The reasons for the shortfall in export can be partially attributed to the appreciation of the Indian rupee during 2007-08 by over 13%, leading to loss of price competitiveness in the international market. This was further compounded by the fact that there was a general slow down in the off-take of textiles and clothing (T&C) products in some of the major markets abroad.

The share of textiles in the total exports of the country marginally declined to 13.5% in 2007-08 from 15.16% in 2006-07.

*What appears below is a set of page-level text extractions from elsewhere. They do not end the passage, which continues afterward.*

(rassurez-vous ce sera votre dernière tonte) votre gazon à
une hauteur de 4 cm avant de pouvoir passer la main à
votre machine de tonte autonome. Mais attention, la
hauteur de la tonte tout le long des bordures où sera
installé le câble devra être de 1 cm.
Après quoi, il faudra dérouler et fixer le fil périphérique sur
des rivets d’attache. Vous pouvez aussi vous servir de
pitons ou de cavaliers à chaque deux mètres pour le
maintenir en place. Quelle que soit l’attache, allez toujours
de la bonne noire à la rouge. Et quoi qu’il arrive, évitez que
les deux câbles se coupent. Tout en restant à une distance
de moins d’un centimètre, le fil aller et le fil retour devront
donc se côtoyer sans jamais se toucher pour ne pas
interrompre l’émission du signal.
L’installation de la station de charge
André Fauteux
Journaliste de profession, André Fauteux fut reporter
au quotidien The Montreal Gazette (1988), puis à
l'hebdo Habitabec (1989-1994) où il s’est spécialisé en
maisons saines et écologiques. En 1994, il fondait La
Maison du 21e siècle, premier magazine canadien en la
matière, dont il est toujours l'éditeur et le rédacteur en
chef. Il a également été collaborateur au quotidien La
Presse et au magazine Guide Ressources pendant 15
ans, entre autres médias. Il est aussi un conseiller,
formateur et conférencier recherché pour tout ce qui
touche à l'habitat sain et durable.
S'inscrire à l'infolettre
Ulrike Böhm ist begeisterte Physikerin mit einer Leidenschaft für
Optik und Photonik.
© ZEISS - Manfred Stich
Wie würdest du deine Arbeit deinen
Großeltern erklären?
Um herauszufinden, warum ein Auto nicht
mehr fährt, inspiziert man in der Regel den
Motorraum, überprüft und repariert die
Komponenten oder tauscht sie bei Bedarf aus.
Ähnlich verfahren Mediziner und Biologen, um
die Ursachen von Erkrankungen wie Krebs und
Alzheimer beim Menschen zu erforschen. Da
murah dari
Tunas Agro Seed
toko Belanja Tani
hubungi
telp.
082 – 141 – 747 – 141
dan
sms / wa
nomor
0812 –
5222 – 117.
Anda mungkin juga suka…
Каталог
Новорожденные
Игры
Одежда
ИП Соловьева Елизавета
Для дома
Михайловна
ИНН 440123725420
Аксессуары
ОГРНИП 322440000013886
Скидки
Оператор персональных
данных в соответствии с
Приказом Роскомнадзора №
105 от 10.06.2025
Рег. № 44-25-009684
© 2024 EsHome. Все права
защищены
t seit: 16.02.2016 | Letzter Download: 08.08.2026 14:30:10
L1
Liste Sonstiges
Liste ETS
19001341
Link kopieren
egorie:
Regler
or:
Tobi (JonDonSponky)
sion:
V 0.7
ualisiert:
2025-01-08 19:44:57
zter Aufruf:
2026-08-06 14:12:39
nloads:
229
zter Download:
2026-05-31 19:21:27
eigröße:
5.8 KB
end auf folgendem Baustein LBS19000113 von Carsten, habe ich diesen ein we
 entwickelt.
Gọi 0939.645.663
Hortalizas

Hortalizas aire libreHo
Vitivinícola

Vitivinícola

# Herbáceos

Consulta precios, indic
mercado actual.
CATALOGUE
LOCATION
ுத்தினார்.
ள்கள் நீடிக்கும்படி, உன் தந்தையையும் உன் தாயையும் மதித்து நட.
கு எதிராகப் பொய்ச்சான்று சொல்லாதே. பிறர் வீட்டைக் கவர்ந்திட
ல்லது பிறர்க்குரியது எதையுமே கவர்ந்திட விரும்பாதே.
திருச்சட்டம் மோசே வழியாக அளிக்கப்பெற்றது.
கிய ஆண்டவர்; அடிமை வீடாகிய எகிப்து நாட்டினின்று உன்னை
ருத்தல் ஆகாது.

To promote exports of textiles from the country and to strengthen the textiles sector of the country, Government has taken a number of measures from time to time as follows:-

(i) To improve productivity and quality of cotton for manufacture and export of competitive downstream textile products, Government has launched the Technology Mission on Cotton (TMC). The Mission has achieved success in increasing the productivity and reducing the contamination through upgradation of cotton market yards and modernisation of Ginning & Pressing factories.

(ii) The Technology Upgradation Fund Scheme (TUFS) was launched to facilitate the modernisation and upgradation of the textile industry both in the organised and unorganized sector. The Scheme has been further fine tuned to increase the rapid investments in the targeted sub-sectors of the textile industry. The cost of machinery has been further brought down by reducing the customs duty on imports.

(iii) To provide the textile industry with world-class infrastructure facilities for setting up their textile units meeting international environmental and social standards, a Public-Private Partnership (PPP) based Scheme known as the “Scheme for Integrated Textile Park (SITP)” has been introduced in August 2005.

(iv) In 2004-05 Budget, the entire textile sector, except for man-made fibre and filament yarn was provided optional exemption from excise duty. In 2005-06 Budget, Central Value-aided Tax (CENVAT) on Polyester Filament Yarn has been reduced from 24% to 16%. These modifications in fiscal levies aim at attracting more investments for modernization of textile sector.

(v) To facilitate import of state of the art machinery to make our products internationally competitive in post quota regime, in 2005-06 Budget, the customs duty on textile machinery has been brought down to 10% except 23 machinery appearing in List 49 which attracts Basic Customs Duty (BCD) of 15%. The concessional duty of 5% continues to be at 5% on most of the machinery items.

(vi) Government has launched the Debt Restructuring Scheme w.e.f. Sept., 2003 with the principal objective to permit banks to lend to the textile sector at 8-9% rate of interest.